The old Naco Customs House is now a historic building, sitting at the south end of a nearly vacant business district.

That led to the establishment of a U.S. military presence on the border for many years. Eventually the Army built a cantonment, known as Camp Naco, just a few hundred yards from the border, to give some small comforts to the soldiers stationed there. Most of these troops were the famous Buffalo soldiers, which were based at Fort Huachuca 25 miles to the west.

Camp Naco was taken over by the CCC, the Civilian Conservation Corps, during the Great Depression, which made a number of improvements. Much of Camp Naco remains today, and an effort is under way to preserve the old adobe buildings, the last remnants of border protection during the teens.

Naco during Prohibition

Naco, Mexico, played a different role during Prohibition, when many from Bisbee made regular trips south of the border for dining, drinking and dancing. Today, Naco is the site of a significant length of the controversial border fence, a part of the national effort to control illegal immigration and drug traffic.

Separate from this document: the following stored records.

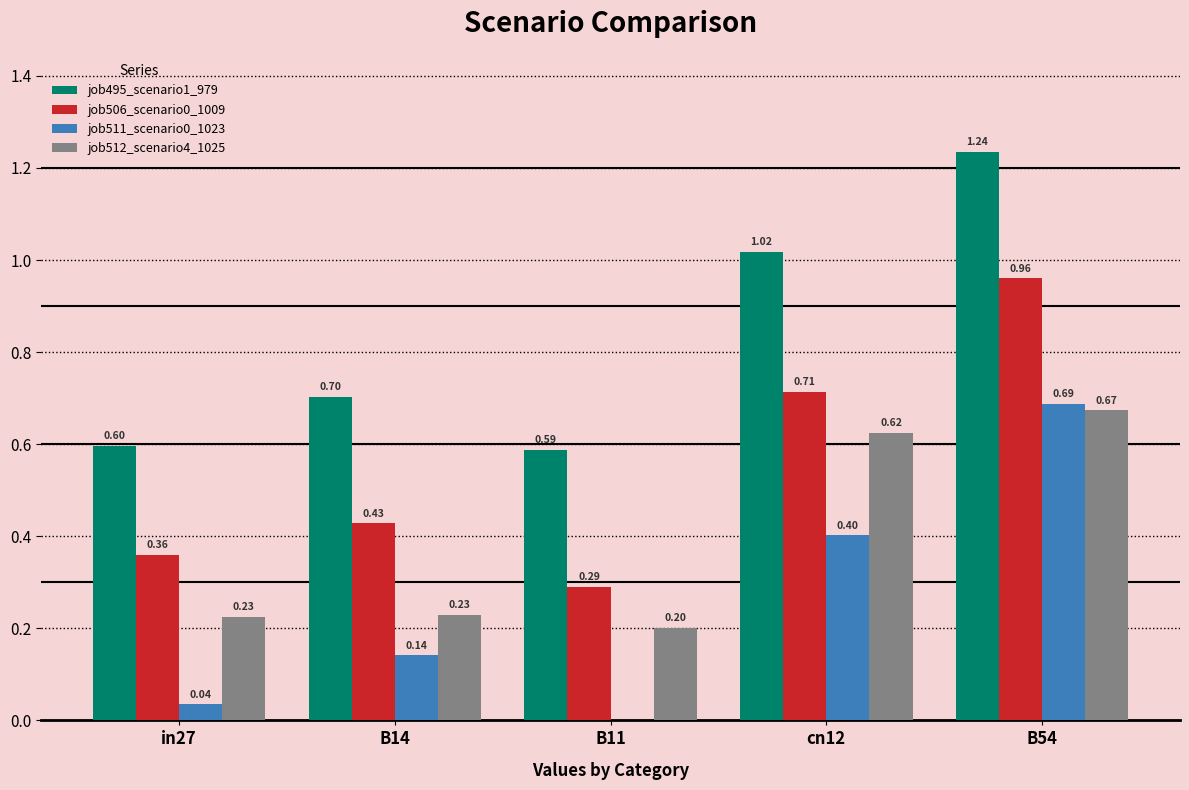

What is the sum of the job506_scenario0_1009 values at cn12 and B54?

1.7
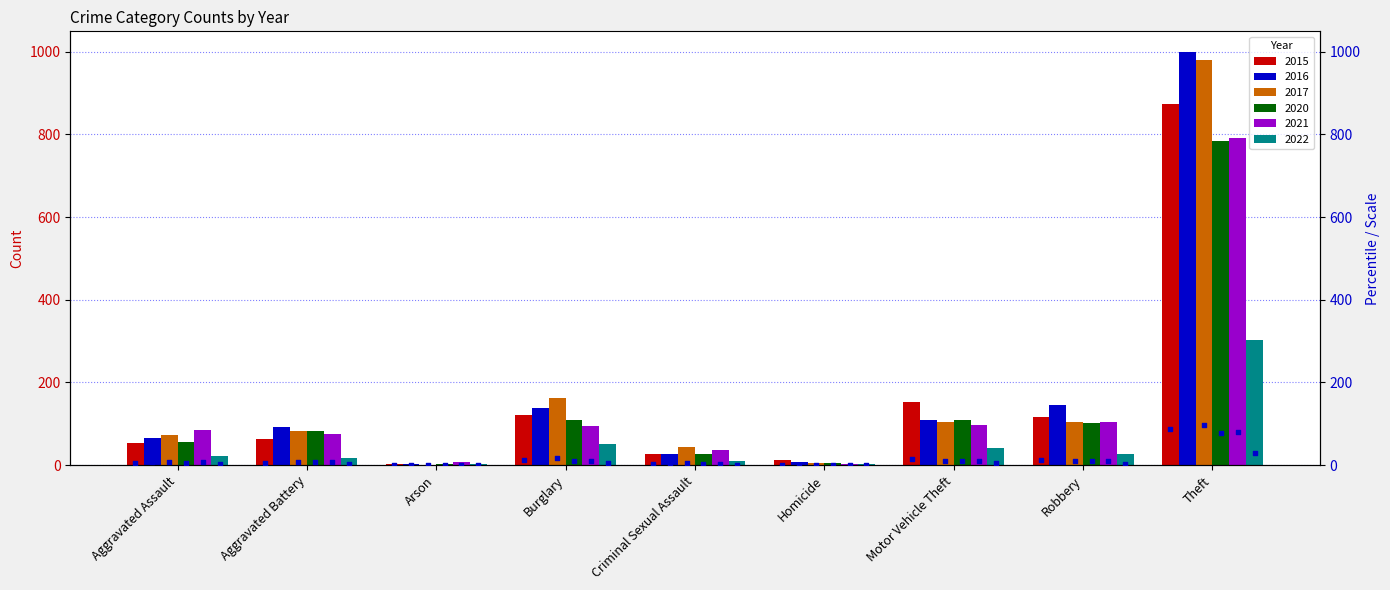

Which category has the highest value in the 2020 series?

Theft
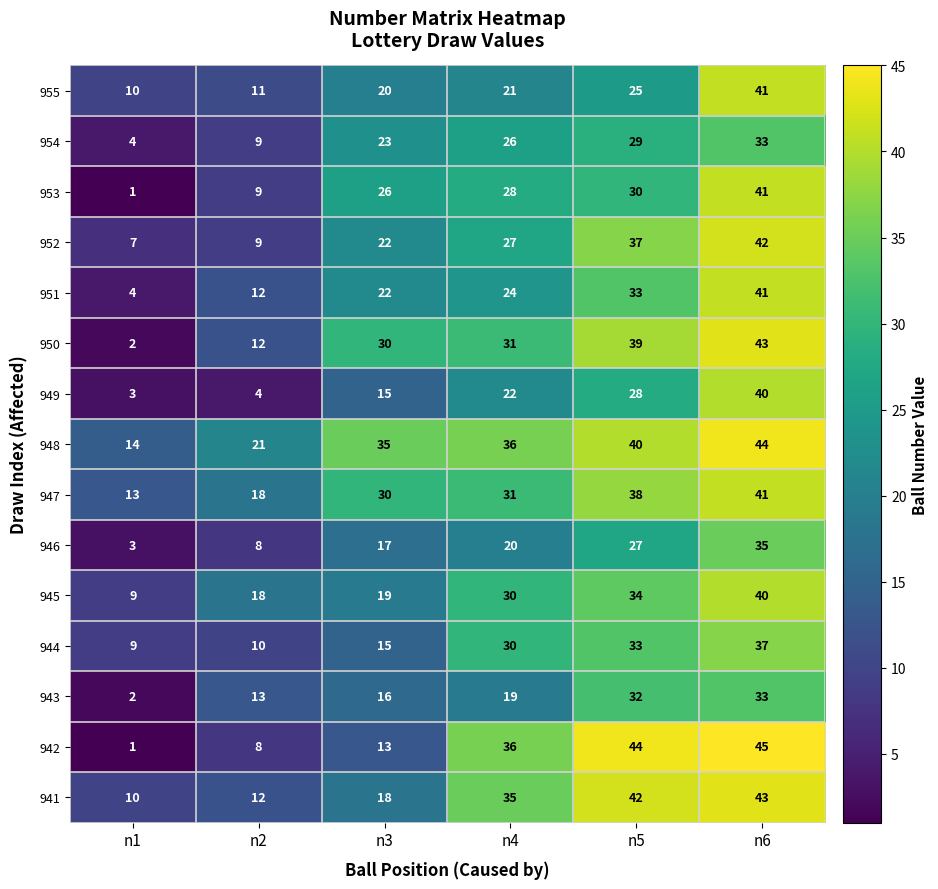

Which series has the largest range (max minus min)?

942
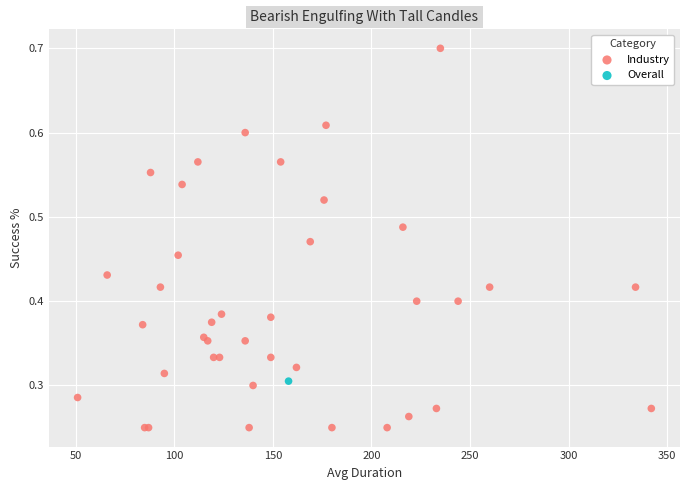

What are all the series names shown in the legend?

Industry, Overall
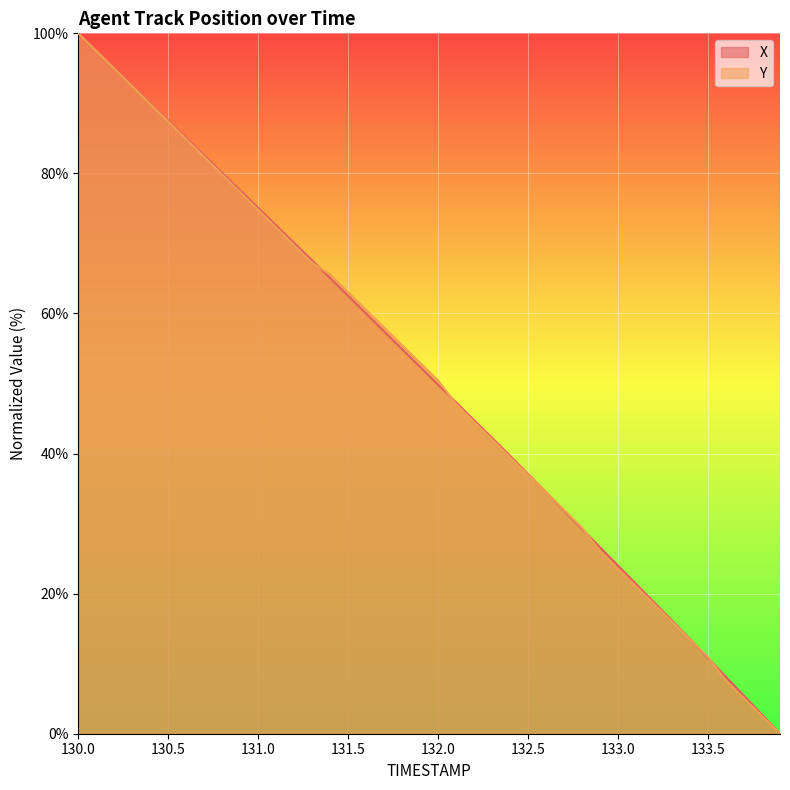

Rank the series at 132.5 from lowest to highest value.

Y, X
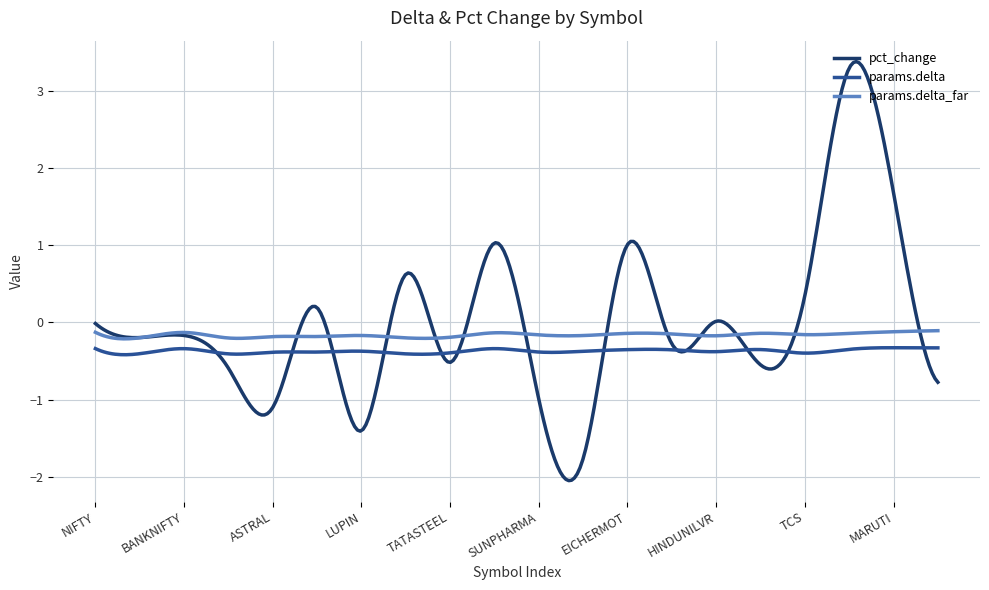

True or false: params.delta_far and params.delta cross at least once.

False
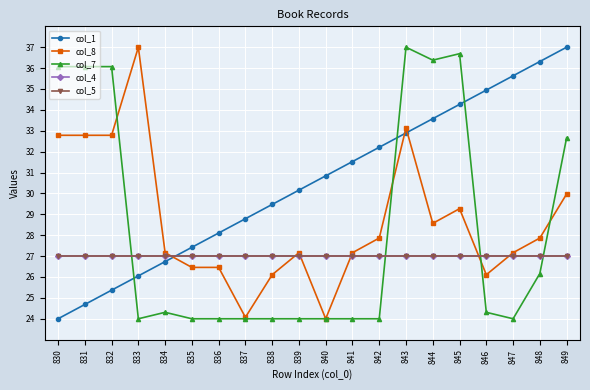

Between which two adjacent categories do col_8 and col_1 first intersect?

834 and 835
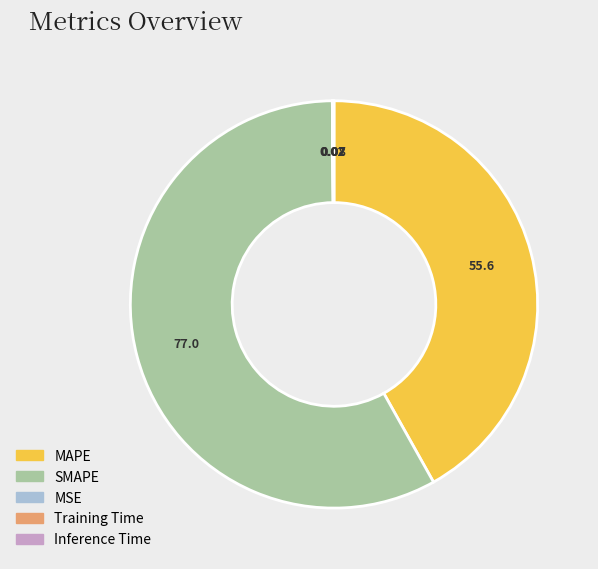

Is there any slice that represents more than half of the pie?

Yes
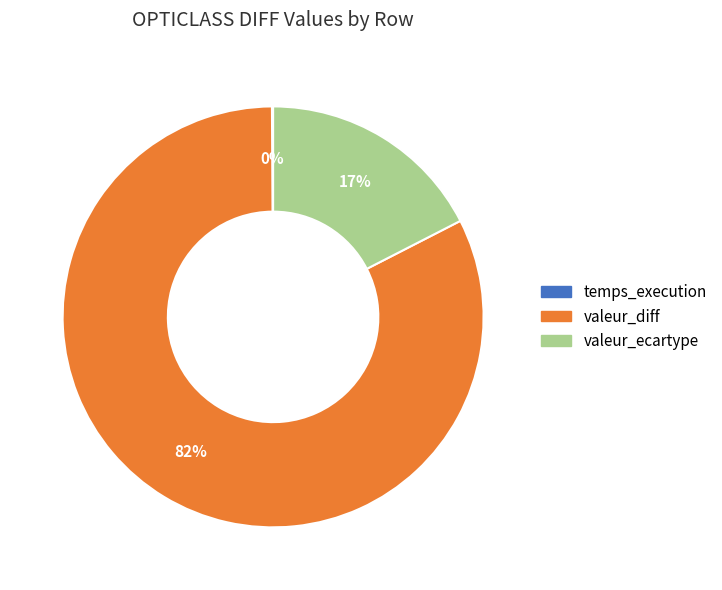

Which slice is the largest?

valeur_diff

Also at Naco is Turquoise Valley Golf Course, the “oldest golf course in Arizona”, which recently celebrated its centennial. It is home of the Rattler, a 747-yard, Par 6, the only Par 6 golf hole in Arizona.

Naco also is known for a 1940s discovery of a Clovis Man kill site, dating back some 10,000 years. Bones of “Pleistocene megafauna,” such as the mammoth, were excavated here in the 1950s, one of the first such excavations in the country.

Turquoise Valley Golf Course

Turquoise Valley Golf Course at Naco includes a 747-yard par 6 hole.